* WHAT THIS EXERCISE ASKS:
a. In the forum thread about Jeff's sauce, how long did the poster's first batch of sauce last?
b. Reproduce word for word the stretch of the forum thread about Jeff's sauce from "## dionysus (Jul" through "does _that_ last?".
c. Pick up the forum thread about Jeff's sauce after its final post and keep it going.

* SELECTION:
────────
# Jeff's sauce shelf life?



## pne123 (Jul 10, 2007)

Ok, I just got jeff's recipe for his sauce and rub.  At first I was skeptical of spending almost 20 bucks for the recipes.  Well, I have used them on my first rack of ribs.  I like the rub but the jury is still out if it is worth the $9, in my family anyway. The sauce on the other hand is worth the $20 all by itself. Again this my family's humble opinion. 

My question is how long will jeffs sauce last in the fridge?  I want to make a big batch cuz I am lazy. We will go thru it fast but the wife thinks it will only last about 2 weeks. I think it should last longer since the only fresh item in the sauce is the garlic cloves but w/ the other items should preserve it, i would think.


----------



## deejaydebi (Jul 10, 2007)

Because it uses fresh lemon juice I would keep it only for about a week two max. Lemons tend to go south quickly.


----------



## chris_harper (Jul 10, 2007)

lemon juice doesn't last long? we have a big bottle that we have had in the fridge for about 2 months now. no one has gotten sick so far.


----------



## pne123 (Jul 10, 2007)

I was going from memory and forgot about the lemon juice.  Ok, I do not think a double or even a triple batch will go bad before it is gone. My first batch only lasted 4 days


----------



## dionysus (Jul 10, 2007)

Hey Chris, you're right, the stuff in the bottle should last almost forever what with the preservatives and all. But I still like using fresh squeezed.


----------



## chris_harper (Jul 10, 2007)

i don't use fresh lemon juice. my wife likes to make a lemon bunt cake every now and then. she makes a glaze for it out of lemon juice and powdered sugar. she keeps a bottle of lemon juice in the fridge to make it. how long does _that_ last?
────────
* LISTED RECORDS:
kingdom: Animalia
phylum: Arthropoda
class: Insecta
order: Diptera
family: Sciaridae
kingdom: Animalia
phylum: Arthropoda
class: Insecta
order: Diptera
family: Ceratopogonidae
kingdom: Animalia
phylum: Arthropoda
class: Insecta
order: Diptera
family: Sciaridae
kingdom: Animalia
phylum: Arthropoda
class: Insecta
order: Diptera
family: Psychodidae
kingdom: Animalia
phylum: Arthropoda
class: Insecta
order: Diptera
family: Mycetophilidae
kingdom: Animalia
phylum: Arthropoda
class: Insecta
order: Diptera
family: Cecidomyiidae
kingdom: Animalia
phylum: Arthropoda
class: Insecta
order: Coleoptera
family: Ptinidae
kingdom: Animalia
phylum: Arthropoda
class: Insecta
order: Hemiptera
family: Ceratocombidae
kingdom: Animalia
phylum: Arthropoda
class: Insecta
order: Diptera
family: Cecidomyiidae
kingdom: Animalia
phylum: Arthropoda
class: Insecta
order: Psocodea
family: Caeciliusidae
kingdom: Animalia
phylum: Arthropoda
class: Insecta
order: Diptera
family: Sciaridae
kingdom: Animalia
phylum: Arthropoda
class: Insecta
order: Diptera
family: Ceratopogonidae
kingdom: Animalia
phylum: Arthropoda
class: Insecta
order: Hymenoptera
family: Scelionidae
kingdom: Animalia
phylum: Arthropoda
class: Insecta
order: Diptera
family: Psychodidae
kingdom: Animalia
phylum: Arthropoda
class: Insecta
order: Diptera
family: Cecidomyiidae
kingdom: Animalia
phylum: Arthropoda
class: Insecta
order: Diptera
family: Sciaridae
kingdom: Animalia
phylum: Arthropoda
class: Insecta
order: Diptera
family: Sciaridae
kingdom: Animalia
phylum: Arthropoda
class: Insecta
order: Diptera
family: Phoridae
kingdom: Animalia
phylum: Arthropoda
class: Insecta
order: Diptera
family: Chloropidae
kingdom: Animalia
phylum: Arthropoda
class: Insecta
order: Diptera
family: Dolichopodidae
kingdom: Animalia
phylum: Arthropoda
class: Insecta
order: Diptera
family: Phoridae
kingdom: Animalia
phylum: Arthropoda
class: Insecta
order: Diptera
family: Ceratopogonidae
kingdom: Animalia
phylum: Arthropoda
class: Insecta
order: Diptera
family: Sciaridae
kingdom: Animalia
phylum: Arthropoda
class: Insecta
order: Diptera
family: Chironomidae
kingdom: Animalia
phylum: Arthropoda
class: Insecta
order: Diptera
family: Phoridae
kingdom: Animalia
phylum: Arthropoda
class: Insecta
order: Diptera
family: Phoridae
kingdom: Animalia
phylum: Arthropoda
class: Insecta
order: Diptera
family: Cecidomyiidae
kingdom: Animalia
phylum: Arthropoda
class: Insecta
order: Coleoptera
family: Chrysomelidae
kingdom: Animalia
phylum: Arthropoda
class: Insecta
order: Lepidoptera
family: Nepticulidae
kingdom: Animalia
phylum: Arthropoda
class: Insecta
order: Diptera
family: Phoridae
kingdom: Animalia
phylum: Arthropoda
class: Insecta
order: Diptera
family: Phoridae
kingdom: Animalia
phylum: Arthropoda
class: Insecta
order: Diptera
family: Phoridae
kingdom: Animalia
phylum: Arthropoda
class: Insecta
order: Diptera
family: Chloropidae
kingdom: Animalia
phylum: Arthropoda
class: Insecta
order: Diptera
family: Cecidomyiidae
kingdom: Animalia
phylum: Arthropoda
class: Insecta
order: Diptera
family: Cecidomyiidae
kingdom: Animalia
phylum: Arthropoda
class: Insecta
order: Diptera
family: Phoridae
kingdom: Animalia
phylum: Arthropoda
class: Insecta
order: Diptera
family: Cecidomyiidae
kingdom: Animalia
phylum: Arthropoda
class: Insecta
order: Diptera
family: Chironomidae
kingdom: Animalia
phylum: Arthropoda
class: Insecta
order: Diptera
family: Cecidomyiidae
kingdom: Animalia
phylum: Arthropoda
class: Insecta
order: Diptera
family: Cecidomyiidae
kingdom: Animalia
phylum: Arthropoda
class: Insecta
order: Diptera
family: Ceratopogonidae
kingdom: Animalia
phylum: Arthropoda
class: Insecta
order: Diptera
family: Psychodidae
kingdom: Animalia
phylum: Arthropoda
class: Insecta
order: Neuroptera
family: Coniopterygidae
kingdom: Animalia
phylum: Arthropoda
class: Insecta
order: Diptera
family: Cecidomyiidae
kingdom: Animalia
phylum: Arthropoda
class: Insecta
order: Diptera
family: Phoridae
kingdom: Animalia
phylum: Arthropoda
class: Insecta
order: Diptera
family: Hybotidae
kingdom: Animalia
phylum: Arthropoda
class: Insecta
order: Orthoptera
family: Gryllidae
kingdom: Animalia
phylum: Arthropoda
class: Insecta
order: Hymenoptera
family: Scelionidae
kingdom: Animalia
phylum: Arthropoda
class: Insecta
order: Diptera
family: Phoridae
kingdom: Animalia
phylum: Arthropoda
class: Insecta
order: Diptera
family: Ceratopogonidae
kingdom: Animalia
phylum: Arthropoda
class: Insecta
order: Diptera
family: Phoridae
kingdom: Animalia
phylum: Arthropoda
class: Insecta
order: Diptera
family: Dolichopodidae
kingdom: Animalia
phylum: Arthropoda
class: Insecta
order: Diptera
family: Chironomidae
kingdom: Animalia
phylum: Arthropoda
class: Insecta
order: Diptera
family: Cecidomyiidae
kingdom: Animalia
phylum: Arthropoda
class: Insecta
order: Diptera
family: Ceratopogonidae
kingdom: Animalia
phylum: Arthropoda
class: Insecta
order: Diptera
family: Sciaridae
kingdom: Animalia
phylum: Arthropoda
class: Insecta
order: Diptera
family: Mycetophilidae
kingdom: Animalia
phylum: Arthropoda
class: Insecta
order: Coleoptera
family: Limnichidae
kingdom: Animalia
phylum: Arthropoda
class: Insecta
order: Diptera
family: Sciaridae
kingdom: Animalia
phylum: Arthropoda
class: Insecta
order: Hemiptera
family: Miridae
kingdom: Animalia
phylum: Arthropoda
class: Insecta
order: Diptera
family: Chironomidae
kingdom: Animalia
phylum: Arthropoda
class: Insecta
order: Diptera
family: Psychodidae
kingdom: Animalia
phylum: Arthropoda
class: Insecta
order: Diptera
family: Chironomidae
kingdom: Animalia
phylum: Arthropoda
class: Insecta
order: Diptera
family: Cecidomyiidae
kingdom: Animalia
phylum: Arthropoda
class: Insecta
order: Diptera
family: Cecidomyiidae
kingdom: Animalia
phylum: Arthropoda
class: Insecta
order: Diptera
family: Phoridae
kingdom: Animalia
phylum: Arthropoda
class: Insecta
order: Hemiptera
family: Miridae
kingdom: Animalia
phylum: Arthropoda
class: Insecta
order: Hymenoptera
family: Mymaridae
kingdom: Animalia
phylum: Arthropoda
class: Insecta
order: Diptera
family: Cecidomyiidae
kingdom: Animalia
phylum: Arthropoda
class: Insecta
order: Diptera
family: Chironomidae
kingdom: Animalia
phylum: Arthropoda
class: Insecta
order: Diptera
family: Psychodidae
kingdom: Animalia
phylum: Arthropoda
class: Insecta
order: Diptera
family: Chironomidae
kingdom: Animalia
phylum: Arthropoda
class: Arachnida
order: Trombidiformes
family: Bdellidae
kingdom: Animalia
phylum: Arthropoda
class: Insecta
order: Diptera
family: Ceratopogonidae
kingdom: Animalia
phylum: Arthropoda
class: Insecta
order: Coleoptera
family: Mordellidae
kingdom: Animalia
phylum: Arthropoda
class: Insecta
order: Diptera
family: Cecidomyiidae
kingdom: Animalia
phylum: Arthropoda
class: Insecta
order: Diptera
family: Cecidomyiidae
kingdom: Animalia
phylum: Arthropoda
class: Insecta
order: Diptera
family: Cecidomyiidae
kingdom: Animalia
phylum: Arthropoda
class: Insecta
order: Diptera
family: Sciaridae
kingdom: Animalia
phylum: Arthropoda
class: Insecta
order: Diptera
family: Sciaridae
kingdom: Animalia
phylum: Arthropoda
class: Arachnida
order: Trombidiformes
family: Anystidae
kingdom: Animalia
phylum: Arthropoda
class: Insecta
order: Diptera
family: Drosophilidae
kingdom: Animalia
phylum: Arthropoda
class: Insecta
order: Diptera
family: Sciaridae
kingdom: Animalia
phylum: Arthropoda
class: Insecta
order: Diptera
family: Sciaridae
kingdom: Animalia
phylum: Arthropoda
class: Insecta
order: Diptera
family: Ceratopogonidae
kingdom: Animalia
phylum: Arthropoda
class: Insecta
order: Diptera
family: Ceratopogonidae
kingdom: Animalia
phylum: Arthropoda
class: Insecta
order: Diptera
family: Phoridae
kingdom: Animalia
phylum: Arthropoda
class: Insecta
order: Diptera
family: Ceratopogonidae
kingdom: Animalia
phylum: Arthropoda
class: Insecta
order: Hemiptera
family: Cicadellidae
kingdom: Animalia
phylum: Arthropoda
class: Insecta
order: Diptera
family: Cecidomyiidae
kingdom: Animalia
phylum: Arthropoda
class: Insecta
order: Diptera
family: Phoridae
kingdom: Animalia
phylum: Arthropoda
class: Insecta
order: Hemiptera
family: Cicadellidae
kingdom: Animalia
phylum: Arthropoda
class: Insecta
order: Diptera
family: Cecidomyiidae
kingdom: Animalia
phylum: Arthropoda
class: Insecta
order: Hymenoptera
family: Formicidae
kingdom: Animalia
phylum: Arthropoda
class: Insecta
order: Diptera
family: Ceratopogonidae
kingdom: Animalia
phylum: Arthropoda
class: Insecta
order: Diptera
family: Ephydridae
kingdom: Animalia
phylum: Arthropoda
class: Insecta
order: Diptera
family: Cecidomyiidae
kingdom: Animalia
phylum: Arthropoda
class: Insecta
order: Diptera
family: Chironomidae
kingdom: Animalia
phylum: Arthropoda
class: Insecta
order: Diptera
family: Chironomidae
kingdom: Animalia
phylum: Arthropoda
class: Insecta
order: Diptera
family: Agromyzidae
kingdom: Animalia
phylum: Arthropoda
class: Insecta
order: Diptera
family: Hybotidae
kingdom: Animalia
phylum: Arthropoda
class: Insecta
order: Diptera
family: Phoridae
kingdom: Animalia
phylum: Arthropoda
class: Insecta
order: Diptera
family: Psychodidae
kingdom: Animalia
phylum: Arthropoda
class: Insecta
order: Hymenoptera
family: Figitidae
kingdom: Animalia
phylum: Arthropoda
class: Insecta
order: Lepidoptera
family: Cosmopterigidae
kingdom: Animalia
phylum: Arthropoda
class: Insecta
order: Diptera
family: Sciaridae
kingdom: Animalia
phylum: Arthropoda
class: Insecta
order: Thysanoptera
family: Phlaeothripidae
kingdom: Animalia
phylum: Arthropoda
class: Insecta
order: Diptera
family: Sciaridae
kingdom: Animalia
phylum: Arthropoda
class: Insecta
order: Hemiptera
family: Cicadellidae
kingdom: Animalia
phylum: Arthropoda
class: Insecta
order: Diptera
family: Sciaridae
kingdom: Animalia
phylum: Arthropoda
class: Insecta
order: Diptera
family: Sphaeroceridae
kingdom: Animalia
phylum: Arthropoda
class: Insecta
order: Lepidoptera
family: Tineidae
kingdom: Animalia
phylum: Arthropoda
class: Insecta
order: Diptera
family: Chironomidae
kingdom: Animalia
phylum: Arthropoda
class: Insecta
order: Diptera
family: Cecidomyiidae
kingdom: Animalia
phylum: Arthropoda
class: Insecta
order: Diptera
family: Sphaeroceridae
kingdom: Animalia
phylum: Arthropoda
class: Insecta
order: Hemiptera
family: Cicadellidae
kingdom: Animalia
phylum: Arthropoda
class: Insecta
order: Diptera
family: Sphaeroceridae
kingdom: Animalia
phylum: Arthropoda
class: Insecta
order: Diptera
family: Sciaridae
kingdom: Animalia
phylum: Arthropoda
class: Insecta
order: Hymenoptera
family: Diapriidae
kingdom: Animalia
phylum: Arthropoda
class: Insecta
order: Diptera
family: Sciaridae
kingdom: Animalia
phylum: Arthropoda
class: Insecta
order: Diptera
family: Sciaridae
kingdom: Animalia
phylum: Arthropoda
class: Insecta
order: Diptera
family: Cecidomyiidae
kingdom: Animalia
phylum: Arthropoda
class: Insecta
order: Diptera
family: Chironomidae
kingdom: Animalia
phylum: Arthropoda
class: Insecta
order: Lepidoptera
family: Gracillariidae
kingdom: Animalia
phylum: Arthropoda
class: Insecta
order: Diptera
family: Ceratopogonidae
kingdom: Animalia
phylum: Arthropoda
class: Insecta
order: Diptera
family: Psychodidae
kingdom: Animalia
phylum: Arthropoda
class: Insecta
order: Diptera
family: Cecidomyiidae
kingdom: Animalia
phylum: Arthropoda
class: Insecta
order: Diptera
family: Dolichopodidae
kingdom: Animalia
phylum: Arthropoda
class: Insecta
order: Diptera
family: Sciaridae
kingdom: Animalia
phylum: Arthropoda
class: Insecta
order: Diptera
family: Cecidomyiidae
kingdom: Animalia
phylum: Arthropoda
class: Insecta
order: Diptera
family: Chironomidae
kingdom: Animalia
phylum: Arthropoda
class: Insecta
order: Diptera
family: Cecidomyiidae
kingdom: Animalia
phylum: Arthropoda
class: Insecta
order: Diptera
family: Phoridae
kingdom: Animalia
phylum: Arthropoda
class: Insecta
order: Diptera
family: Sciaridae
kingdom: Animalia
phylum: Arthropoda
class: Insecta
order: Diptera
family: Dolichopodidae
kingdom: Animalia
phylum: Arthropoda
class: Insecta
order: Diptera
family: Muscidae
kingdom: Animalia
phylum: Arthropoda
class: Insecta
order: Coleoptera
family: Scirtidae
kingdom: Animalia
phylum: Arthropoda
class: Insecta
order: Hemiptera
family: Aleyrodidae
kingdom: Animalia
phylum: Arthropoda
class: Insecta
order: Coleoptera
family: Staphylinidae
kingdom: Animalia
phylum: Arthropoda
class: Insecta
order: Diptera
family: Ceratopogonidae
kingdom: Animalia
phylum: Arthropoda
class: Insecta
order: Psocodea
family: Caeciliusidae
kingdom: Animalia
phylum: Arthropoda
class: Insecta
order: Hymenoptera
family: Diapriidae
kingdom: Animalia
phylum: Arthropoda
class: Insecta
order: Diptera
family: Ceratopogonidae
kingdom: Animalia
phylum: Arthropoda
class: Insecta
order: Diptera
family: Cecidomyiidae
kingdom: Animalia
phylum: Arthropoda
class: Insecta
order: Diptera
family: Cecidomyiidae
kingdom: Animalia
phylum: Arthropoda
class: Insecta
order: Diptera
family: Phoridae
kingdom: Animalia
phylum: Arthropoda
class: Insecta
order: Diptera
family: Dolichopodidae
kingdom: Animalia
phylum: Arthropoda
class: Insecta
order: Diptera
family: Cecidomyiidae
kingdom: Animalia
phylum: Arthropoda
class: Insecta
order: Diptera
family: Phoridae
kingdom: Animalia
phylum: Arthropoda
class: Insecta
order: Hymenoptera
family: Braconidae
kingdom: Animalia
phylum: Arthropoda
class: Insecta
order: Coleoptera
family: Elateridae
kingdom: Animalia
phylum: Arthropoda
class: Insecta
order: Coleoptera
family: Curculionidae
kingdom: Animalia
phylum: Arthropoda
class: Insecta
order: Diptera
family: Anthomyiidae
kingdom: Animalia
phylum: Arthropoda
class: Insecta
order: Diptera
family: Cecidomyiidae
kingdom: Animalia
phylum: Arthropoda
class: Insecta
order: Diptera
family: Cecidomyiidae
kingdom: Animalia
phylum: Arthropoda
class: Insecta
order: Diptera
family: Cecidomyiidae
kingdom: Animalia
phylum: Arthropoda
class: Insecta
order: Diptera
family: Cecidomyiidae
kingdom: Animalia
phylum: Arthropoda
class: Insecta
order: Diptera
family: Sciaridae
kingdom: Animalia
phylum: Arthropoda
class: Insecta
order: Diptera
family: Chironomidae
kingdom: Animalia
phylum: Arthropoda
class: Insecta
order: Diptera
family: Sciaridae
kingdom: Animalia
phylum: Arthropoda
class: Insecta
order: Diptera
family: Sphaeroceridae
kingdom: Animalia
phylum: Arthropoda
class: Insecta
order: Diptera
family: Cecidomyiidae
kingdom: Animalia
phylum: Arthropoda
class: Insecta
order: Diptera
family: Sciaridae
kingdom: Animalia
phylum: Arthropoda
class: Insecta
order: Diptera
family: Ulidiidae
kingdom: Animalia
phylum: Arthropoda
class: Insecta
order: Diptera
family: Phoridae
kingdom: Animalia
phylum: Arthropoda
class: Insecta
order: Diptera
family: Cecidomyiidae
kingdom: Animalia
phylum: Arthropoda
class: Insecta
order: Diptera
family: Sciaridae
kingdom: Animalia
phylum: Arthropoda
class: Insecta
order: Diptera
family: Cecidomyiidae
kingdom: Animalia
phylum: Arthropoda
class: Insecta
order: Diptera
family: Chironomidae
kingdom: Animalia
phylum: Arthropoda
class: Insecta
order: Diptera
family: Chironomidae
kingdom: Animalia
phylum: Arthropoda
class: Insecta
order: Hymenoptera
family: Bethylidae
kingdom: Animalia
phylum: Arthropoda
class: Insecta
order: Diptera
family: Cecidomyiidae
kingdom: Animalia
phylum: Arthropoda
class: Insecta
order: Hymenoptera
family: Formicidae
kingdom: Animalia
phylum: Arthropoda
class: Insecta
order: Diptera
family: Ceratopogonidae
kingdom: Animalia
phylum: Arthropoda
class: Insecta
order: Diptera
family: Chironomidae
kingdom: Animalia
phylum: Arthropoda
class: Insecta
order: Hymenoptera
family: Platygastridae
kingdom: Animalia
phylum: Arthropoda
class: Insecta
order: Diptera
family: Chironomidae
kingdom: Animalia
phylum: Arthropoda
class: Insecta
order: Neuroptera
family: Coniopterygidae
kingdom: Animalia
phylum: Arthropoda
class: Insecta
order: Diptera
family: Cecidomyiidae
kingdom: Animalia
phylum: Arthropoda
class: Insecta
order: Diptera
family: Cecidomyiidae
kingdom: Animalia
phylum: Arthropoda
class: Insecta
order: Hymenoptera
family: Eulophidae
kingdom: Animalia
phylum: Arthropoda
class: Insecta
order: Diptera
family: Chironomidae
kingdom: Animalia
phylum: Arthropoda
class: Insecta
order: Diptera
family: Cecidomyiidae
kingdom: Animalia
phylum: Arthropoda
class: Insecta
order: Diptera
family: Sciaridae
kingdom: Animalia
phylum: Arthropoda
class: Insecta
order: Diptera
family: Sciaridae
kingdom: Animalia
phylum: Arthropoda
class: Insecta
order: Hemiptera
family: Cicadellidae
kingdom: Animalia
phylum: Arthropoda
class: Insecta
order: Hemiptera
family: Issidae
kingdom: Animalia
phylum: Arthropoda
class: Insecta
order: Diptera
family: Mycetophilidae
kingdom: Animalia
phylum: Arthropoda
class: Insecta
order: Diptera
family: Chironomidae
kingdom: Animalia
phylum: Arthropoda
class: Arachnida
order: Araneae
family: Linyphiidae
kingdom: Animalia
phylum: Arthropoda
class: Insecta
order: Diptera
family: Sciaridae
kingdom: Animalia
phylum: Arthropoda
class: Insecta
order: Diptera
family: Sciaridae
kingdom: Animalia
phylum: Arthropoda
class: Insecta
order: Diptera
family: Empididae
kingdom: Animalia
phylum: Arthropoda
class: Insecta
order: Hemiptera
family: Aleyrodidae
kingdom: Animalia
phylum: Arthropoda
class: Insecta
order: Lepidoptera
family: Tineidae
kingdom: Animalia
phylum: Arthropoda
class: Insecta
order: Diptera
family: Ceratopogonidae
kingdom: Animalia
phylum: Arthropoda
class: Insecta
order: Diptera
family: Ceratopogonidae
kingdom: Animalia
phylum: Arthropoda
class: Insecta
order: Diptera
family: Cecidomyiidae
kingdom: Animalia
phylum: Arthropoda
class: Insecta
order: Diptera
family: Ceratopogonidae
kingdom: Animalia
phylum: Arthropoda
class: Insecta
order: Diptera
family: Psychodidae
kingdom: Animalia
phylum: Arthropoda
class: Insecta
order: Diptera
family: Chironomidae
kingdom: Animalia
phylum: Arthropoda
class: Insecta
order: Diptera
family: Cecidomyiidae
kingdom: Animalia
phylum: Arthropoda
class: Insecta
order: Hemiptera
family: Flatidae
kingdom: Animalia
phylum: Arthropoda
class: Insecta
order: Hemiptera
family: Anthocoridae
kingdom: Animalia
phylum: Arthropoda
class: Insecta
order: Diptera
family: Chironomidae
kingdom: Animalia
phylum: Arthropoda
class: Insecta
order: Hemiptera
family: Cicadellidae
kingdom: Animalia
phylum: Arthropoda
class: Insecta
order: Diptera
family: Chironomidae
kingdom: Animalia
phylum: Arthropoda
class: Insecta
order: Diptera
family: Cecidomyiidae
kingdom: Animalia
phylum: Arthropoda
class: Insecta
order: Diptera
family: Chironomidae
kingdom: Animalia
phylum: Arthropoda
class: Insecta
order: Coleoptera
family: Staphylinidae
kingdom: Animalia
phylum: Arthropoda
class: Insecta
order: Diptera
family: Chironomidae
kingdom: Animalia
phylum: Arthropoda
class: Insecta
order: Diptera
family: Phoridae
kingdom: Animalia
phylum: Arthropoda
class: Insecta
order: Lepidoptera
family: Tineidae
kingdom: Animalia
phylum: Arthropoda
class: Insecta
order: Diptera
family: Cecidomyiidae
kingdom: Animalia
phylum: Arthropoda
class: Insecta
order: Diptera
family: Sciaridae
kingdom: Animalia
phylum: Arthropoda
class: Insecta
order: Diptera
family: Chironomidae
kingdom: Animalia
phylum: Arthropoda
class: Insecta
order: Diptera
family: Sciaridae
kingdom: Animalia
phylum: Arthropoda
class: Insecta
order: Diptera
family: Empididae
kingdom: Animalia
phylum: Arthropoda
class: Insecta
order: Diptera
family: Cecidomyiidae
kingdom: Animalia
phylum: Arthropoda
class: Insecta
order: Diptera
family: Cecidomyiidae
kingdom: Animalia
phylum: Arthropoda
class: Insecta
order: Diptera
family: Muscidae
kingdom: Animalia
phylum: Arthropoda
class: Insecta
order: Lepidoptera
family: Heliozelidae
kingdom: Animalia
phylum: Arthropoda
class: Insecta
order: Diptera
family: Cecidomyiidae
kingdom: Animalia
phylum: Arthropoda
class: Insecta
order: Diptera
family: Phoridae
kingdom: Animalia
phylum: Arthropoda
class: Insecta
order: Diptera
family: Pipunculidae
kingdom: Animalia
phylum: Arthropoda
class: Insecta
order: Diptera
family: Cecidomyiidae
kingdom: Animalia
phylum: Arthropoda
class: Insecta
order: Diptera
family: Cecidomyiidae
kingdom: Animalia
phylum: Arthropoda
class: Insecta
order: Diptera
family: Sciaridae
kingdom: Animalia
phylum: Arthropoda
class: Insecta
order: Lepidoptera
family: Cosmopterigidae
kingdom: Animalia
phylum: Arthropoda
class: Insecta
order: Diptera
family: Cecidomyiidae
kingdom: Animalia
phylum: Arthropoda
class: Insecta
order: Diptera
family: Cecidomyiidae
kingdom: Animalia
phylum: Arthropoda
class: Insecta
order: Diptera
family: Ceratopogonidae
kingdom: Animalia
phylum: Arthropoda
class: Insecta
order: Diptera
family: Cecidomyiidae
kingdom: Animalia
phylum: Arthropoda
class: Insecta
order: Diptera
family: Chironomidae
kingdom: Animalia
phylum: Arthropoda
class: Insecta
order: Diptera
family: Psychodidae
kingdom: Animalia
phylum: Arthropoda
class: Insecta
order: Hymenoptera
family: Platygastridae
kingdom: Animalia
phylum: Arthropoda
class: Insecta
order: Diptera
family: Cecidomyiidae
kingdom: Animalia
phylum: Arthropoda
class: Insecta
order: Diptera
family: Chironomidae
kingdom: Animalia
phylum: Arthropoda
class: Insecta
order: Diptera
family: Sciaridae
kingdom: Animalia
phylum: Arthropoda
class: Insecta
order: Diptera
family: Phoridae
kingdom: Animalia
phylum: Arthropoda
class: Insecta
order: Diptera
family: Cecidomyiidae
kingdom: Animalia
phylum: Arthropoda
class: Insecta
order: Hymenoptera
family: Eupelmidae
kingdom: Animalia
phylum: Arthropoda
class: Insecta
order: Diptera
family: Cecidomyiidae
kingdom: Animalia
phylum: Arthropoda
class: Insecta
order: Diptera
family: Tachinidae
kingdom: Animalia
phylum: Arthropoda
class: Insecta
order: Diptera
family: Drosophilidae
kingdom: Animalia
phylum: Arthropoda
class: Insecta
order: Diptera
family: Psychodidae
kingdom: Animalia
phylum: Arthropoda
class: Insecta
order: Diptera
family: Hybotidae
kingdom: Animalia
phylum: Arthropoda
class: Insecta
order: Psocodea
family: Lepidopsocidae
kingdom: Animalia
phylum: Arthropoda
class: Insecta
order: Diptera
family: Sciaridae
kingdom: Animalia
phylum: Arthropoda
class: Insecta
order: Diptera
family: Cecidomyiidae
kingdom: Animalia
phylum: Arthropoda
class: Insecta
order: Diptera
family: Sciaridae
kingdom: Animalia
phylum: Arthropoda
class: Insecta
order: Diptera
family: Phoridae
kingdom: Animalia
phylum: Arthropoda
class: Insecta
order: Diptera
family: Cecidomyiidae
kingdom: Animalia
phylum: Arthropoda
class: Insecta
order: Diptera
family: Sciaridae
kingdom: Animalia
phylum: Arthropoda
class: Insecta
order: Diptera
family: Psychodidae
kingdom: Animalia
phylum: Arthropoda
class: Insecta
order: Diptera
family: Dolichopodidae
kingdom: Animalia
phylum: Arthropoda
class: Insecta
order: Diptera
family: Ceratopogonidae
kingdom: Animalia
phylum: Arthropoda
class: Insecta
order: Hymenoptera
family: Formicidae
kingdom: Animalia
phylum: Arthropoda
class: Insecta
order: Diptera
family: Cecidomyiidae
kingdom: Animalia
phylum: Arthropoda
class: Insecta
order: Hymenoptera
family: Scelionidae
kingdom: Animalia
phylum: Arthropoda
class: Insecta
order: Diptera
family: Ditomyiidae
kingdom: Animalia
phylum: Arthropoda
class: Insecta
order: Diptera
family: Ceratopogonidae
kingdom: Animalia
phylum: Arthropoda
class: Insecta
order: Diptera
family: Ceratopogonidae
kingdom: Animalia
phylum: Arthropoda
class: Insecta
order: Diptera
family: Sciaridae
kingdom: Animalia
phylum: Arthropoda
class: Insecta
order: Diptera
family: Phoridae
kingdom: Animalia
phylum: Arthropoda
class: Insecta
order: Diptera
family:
────────
* ANSWERS PROVIDED:
a. Four days.

b.
## dionysus (Jul 10, 2007)

Hey Chris, you're right, the stuff in the bottle should last almost forever what with the preservatives and all. But I still like using fresh squeezed.


----------



## chris_harper (Jul 10, 2007)

i don't use fresh lemon juice. my wife likes to make a lemon bunt cake every now and then. she makes a glaze for it out of lemon juice and powdered sugar. she keeps a bottle of lemon juice in the fridge to make it. how long does _that_ last?

c.
----------



## dionysus (Jul 10, 2007)

I know here in the great white north the bottles have expiry, or best before dates as they prefer to call it. I'm betting y'all  have something similar there. The amazing part is that the date is usually at least 1.5 - 2 years out.


----------



## pne123 (Jul 10, 2007)

i know my bottle of lemon juice has to be going on about a year old. 
I am sure mine has a date somehwhere.  Everythind does except SPAM (mmmm spam....hey anyone every smoke a Spam block?) and twinkys.


----------



## chris_harper (Jul 10, 2007)

i just checked the bottle. on the cap is a best by date. sometime in 2008. so i am sure i am safe. spam. i thought about smoking some. the only way i will eat that stuff, is if it is sliced and fried. but smoked, now that may be some good stuff right there. i think i have seen it here, somewhere, someone smoked a block.


----------



## pne123 (Jul 10, 2007)

Now that we are completely off subject, I will pull some from my earthquake rations and smoke one next time.  I will post a new thead on it when I do.  It is camping when you are starving.  Fry it up and eat w/ eggs or on white bread w/ mayo.  how can something so wrong taste so right.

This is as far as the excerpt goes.